Maintenant, envoyez du bruit blanc dans ce système.

L'ensemble des fréquences sonores émises provoque une activité électrique intense dans une zone déjà hyperactive, et amplifie son état d'excitation.

Une sorte de feu d'artifice neuronal dans un réseau déjà hyperactif. Cela déstabilise encore davantage une activité déjà anormalement élevée.

Vous obtenez un soulagement pendant l'écoute, au prix d'un terrain rendu un peu plus réactif après. C'est exactement pour cela que beaucoup de personnes constatent qu'en s'habituant, elles doivent monter le volume : ce n'est pas l'oreille qui s'habitue, c'est le système qui se sensibilise.

Ce que dit la littérature

Ce n'est pas une opinion isolée. Une revue publiée en 2018 dans le JAMA Otolaryngology, Head & Neck Surgery examine précisément les conséquences non intentionnelles de la thérapie par bruit blanc dans les acouphènes, et alerte sur ses effets potentiellement nuisibles à long terme sur le système auditif central et sur l'intégrité structurelle du cerveau (1).

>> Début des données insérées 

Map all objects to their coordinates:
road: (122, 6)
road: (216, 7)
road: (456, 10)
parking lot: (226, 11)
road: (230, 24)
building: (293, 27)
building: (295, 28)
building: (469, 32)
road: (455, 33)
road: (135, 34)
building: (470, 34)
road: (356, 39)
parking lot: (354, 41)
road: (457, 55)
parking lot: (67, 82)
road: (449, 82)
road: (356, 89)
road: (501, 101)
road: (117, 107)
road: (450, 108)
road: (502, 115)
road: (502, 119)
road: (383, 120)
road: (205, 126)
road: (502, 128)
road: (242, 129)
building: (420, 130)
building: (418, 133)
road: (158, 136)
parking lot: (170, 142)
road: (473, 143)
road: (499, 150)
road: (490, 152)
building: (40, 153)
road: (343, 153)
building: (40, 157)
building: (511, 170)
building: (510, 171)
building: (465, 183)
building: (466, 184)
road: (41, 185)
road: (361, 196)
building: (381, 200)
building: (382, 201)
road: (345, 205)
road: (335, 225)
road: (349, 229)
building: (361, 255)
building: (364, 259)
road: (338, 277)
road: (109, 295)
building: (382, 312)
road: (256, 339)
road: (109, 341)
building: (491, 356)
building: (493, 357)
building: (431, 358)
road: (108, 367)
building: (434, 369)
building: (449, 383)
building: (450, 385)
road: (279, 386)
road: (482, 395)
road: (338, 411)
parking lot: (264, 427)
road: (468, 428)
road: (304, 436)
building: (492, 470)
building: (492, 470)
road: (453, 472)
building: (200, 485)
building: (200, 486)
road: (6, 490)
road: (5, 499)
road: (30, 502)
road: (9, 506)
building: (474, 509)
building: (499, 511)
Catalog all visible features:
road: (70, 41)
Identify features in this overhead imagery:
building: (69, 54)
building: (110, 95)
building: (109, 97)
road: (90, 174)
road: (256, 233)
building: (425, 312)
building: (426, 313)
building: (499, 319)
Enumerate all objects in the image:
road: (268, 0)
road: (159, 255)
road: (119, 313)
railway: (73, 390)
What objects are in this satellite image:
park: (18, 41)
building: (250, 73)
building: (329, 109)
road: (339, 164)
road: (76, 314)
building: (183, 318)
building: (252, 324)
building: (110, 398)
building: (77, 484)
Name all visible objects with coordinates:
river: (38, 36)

Le titre de cet article parle d'un « effet cobra » : une solution qui aggrave le problème qu'elle prétend résoudre.

Il y a une exception, et elle compte

La détresse aiguë. Pour une personne en situation de détresse intense, avec des acouphènes absolument insupportables, le bruit blanc peut offrir quelques heures de répit. Dans ce contexte précis, ce répit a une valeur réelle, et je ne vais pas le retirer à quelqu'un qui n'arrive plus à tenir.

Ce que je dis, c'est qu'il s'agit d'une béquille de crise, pas d'une stratégie. Le problème commence quand la béquille devient le quotidien, tous les soirs, pendant des mois.

Que faire à la place

La question derrière le bruit blanc est presque toujours la même : comment je fais pour supporter le silence, en particulier le soir.

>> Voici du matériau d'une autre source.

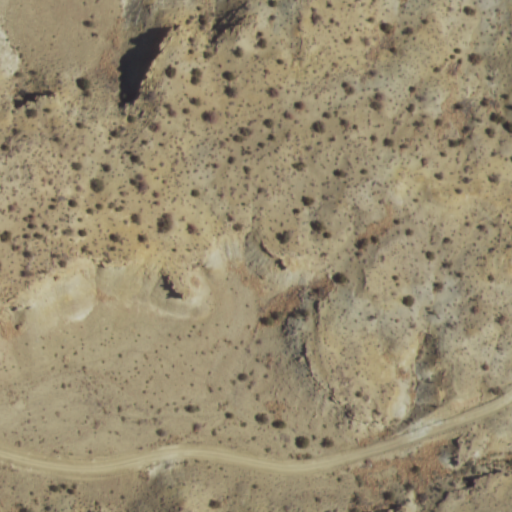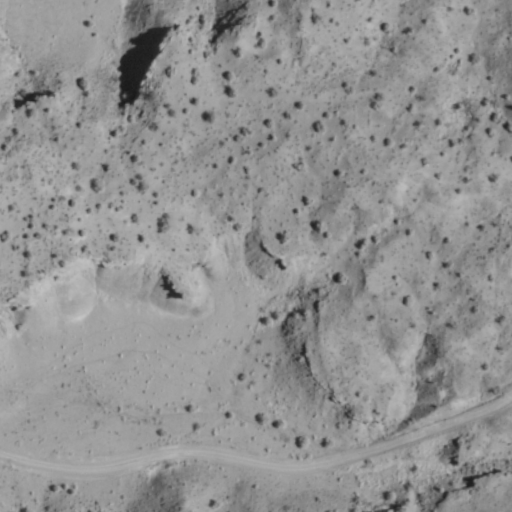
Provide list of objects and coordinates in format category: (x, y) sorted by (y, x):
road: (259, 454)
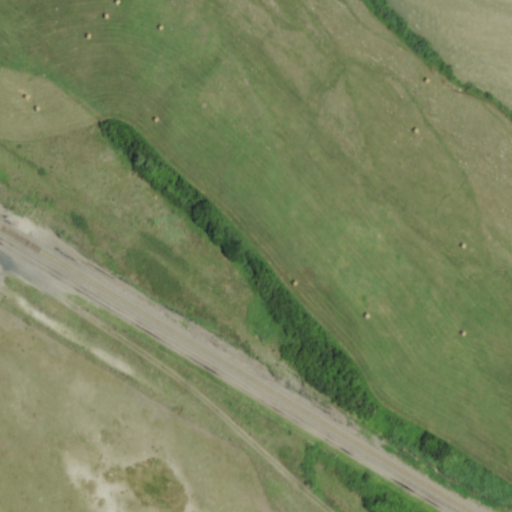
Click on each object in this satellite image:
railway: (237, 367)
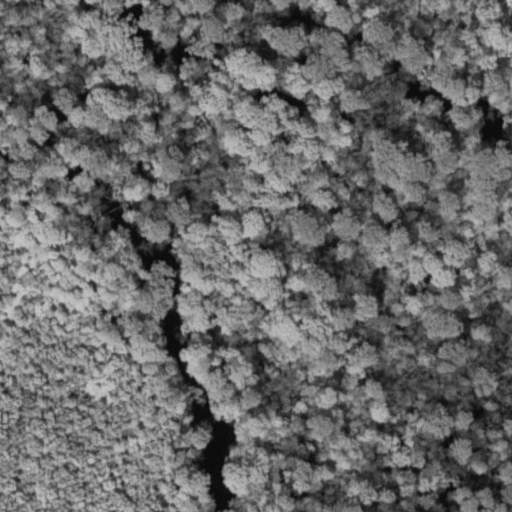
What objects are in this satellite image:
river: (143, 267)
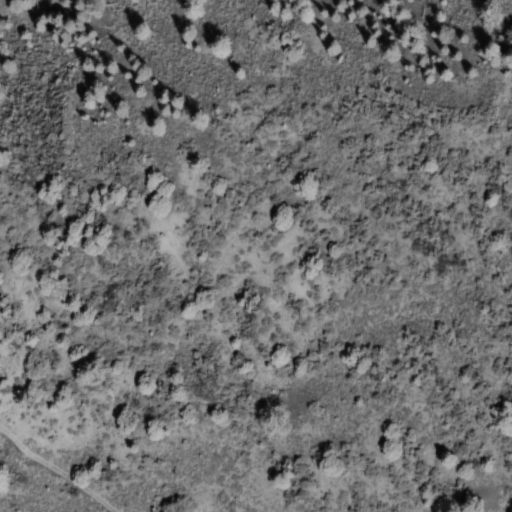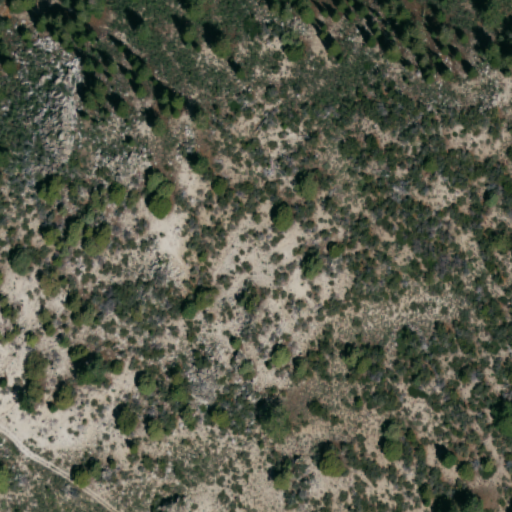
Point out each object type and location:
road: (62, 468)
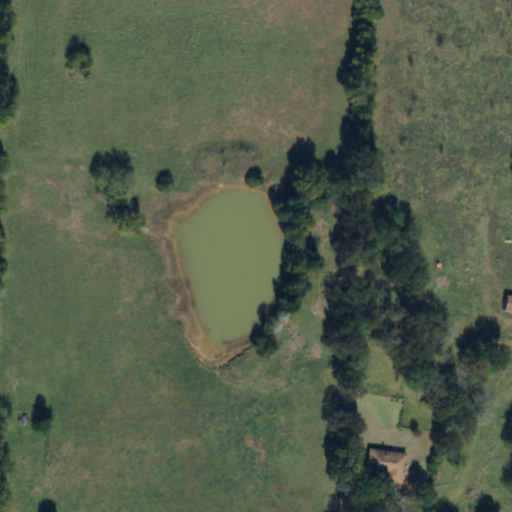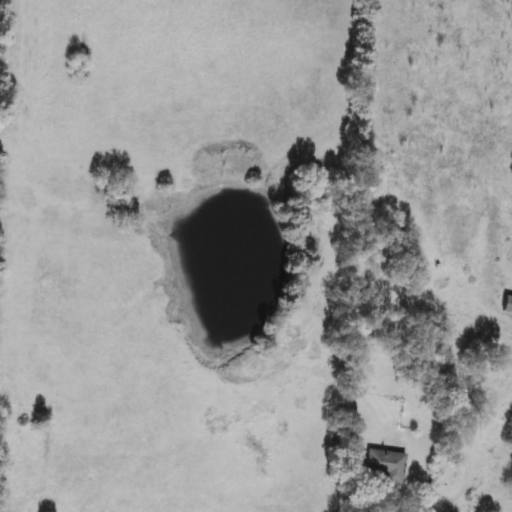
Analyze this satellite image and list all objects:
building: (383, 467)
road: (387, 499)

C'est une bonne question, et elle mérite mieux qu'un masquage. Le silence est difficile parce qu'il retire toute concurrence sonore, ce qui laisse toute l'attention disponible pour le son. Le levier n'est donc pas de couvrir le son, mais de réduire la réaction d'alerte qui l'entoure.

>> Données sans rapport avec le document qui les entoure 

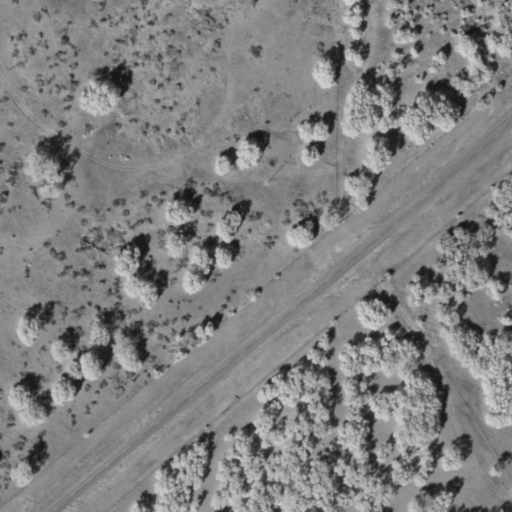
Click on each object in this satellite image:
road: (283, 318)
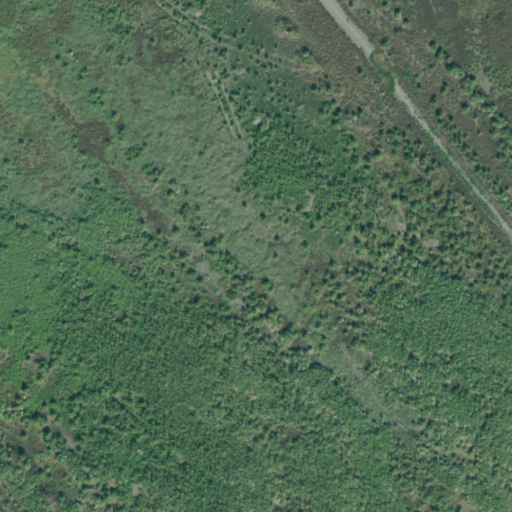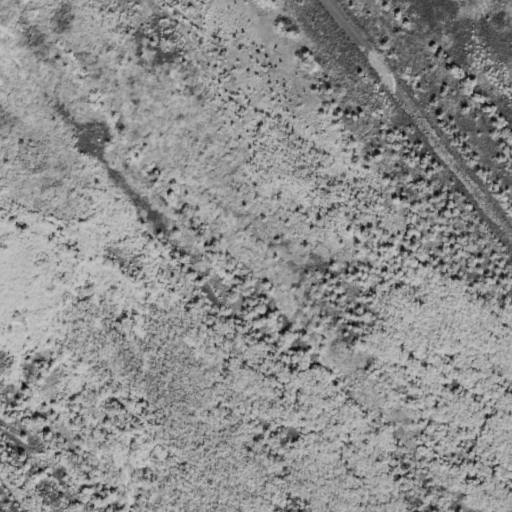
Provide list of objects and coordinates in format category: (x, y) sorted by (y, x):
landfill: (256, 256)
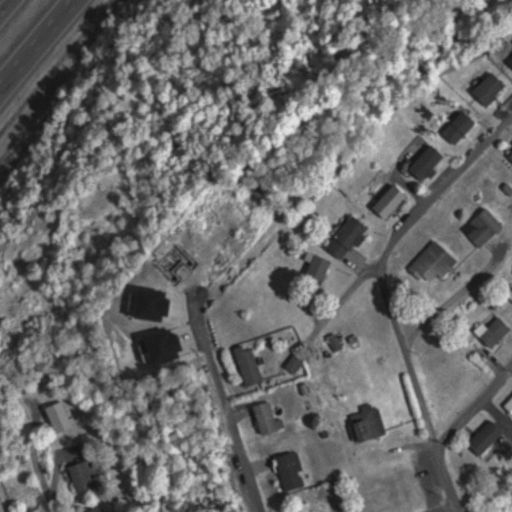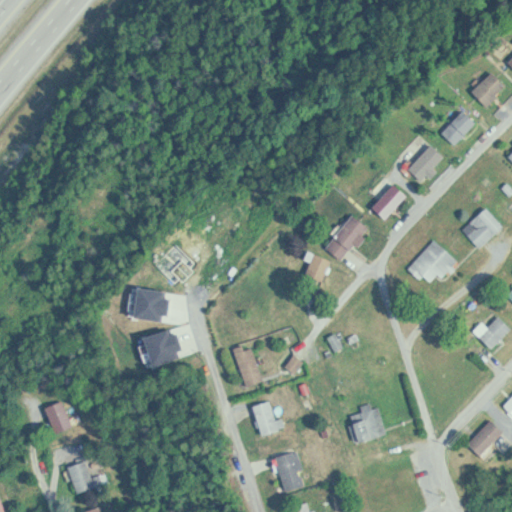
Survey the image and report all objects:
road: (7, 9)
road: (37, 44)
building: (509, 60)
building: (493, 87)
building: (487, 89)
building: (456, 125)
building: (463, 126)
building: (509, 152)
building: (423, 162)
building: (429, 162)
road: (444, 184)
building: (386, 199)
building: (393, 200)
building: (480, 226)
building: (487, 226)
building: (345, 236)
building: (351, 236)
building: (430, 259)
building: (437, 264)
building: (321, 265)
road: (458, 290)
building: (509, 296)
building: (137, 301)
road: (338, 306)
building: (490, 330)
building: (496, 331)
building: (152, 346)
building: (298, 363)
building: (245, 365)
building: (253, 365)
road: (419, 382)
road: (228, 403)
building: (508, 404)
road: (472, 406)
building: (63, 416)
building: (265, 417)
building: (272, 417)
building: (373, 422)
building: (482, 435)
building: (490, 437)
building: (289, 470)
building: (294, 470)
building: (86, 475)
road: (58, 481)
building: (3, 504)
building: (308, 507)
building: (98, 509)
road: (452, 510)
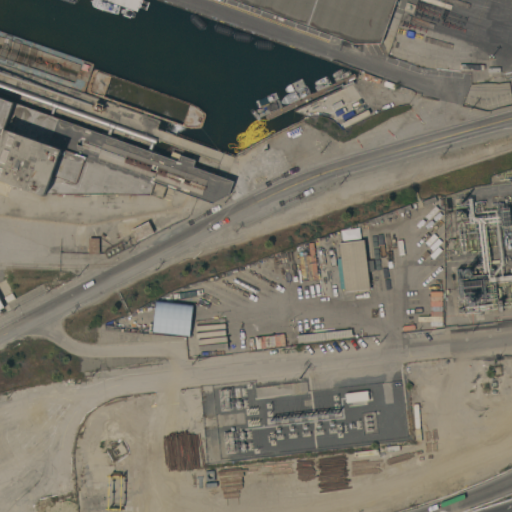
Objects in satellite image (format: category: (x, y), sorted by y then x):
building: (333, 16)
road: (339, 53)
building: (483, 69)
building: (23, 157)
building: (91, 161)
road: (248, 208)
road: (82, 215)
building: (142, 231)
building: (352, 233)
building: (93, 245)
power substation: (116, 250)
power substation: (478, 252)
building: (354, 265)
building: (355, 265)
building: (186, 297)
building: (1, 303)
building: (173, 317)
building: (172, 318)
building: (324, 335)
road: (114, 349)
road: (267, 369)
building: (356, 396)
power substation: (304, 412)
building: (85, 500)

Concrètement, plutôt que de lancer un bruit blanc au coucher :

  • Une pratique respiratoire à expiration longue, cinq à dix minutes, avant de vous coucher
  • Un son choisi et non continu si vous ne supportez pas le silence complet : une musique calme, un texte lu, quelque chose qui occupe l'attention plutôt qu'un mur sonore qui sature toutes les fréquences
  • Un travail de fond sur le tonus du système nerveux, qui est ce qui change réellement la donne au bout de quelques semaines

La différence est importante : un signal ciblé et modéré n'a rien à voir avec un spectre complet envoyé en continu dans un cortex hyperexcitable.

Source

  1. Attarha M, Bigelow J, Merzenich MM. Unintended Consequences of White Noise Therapy for Tinnitus, Otolaryngology's Cobra Effect: A Review. JAMA Otolaryngol Head Neck Surg. 2018;144(10):938-943.